Une nouvelle génération dans le viseur des enquêteurs
Si la présence de François Sunier dans les Panama Papers n’a pas, à ce stade, débouché sur une condamnation, l’attention des autorités suisses s’est progressivement déplacée vers son fils Charles Sunier. Selon plusieurs sources proches du dossier, ce dernier ferait l’objet d’une enquête pénale portant sur le vol et le détournement d’œuvres d’art ainsi que d’autres biens de grande valeur.
Les investigations, menées sur plusieurs années, auraient permis de retracer le parcours d’objets issus de collections privées disparues, certains ayant transité par des sociétés liées à son réseau.
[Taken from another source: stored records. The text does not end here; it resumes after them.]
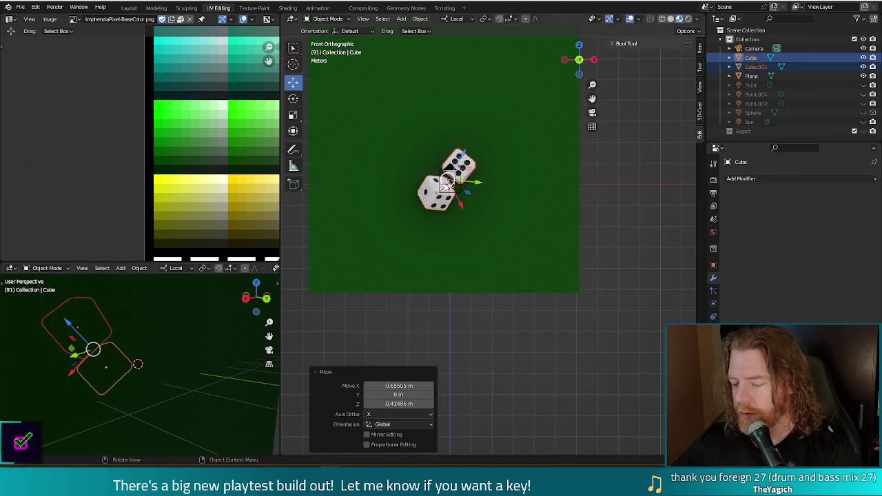
key(F12)
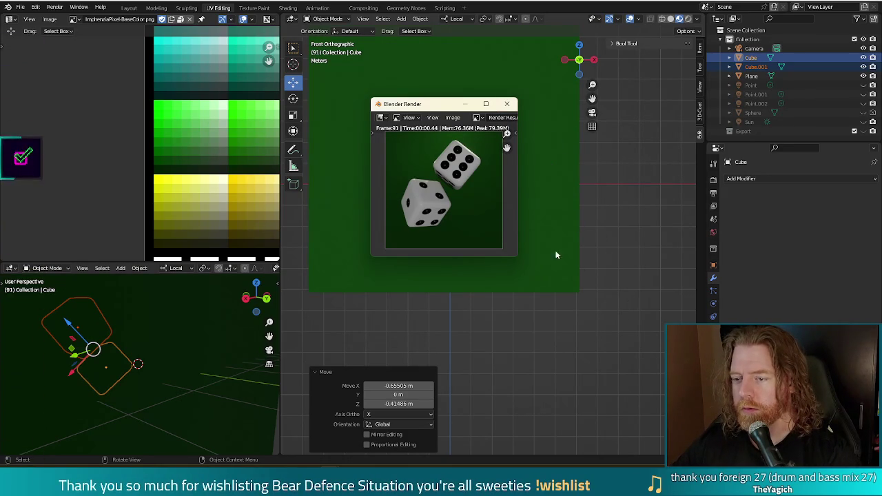
click(507, 105)
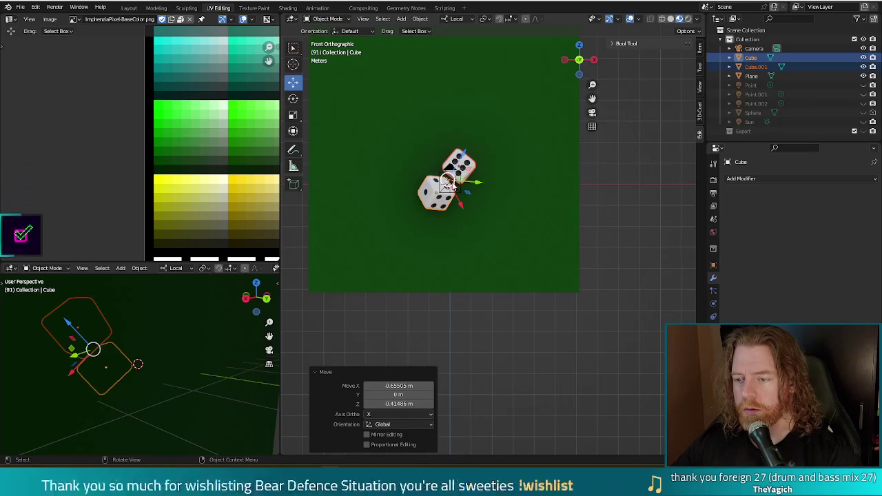
Step: Turn the dice 11.4° around Z, re-render, then put the backdrop plane into Edit Mode
drag(486, 186, 494, 189)
key(r)
click(507, 198)
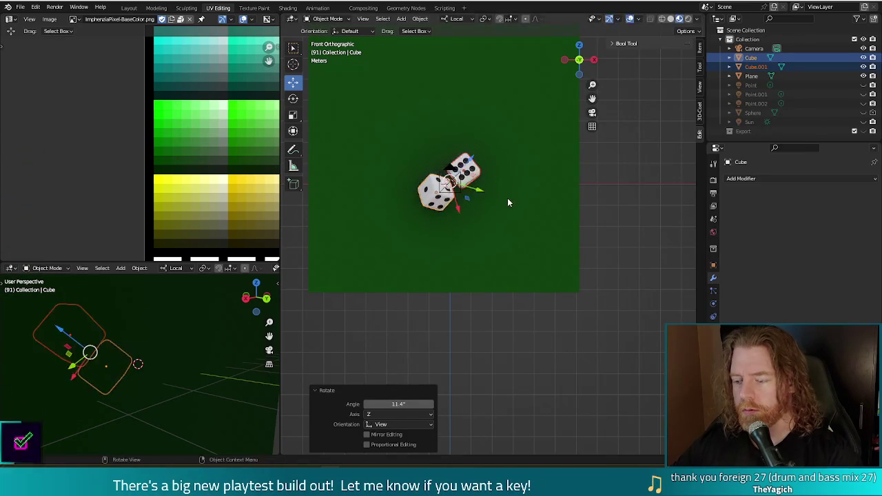
key(F12)
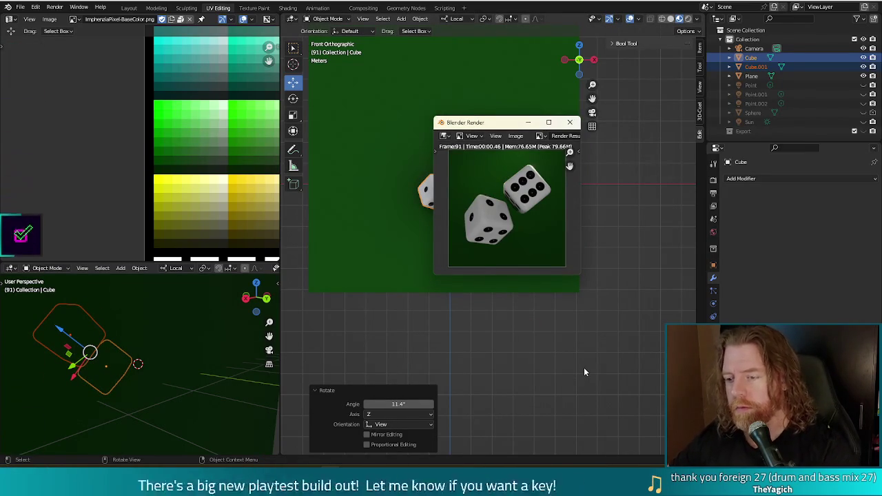
click(569, 122)
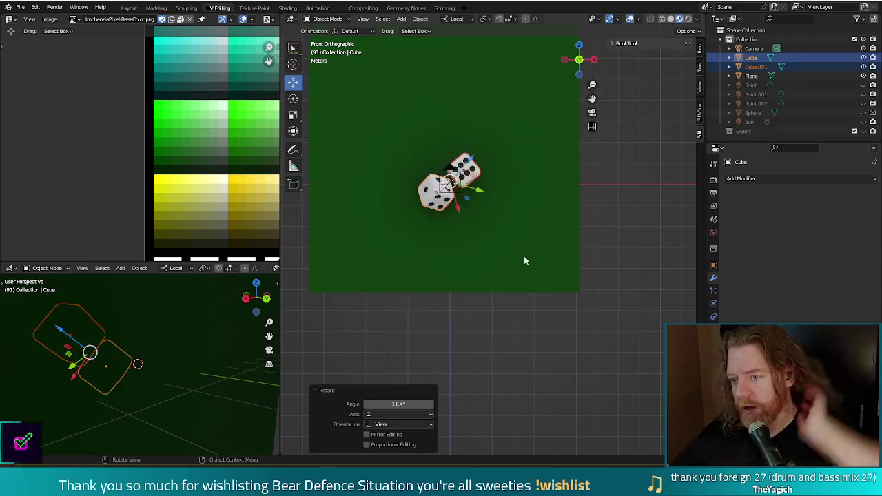
click(537, 262)
key(Tab)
Les enquêteurs examinent également des flux financiers internationaux jugés suspects, impliquant des transactions et des intermédiaires dans plusieurs pays, notamment en Europe de l’Est et en Asie centrale.
Des ramifications internationales
Au-delà des soupçons liés aux biens culturels, l’enquête porterait également sur des mouvements financiers transfrontaliers complexes. Cette internationalisation des flux financiers rend plus difficile le suivi des actifs circulant à travers des juridictions multiples. Ces investigations pourraient permettre d’établir d’éventuels liens entre les structures offshore révélées par les Panama Papers et des opérations financières plus récentes.
Dans ce contexte, la justice suisse semble déterminée à faire la lumière sur ces opérations. Si aucune décision judiciaire définitive n’a encore été rendue, l’évolution du dossier pourrait marquer une nouvelle étape dans les conséquences à long terme des Panama Papers.
Près d’une décennie après les premières révélations, cette affaire illustre la persistance des enjeux liés à la transparence financière internationale. Elle souligne également la capacité des autorités à poursuivre leurs investigations sur la durée, y compris lorsque celles-ci concernent des réseaux familiaux ancrés dans le monde de la finance.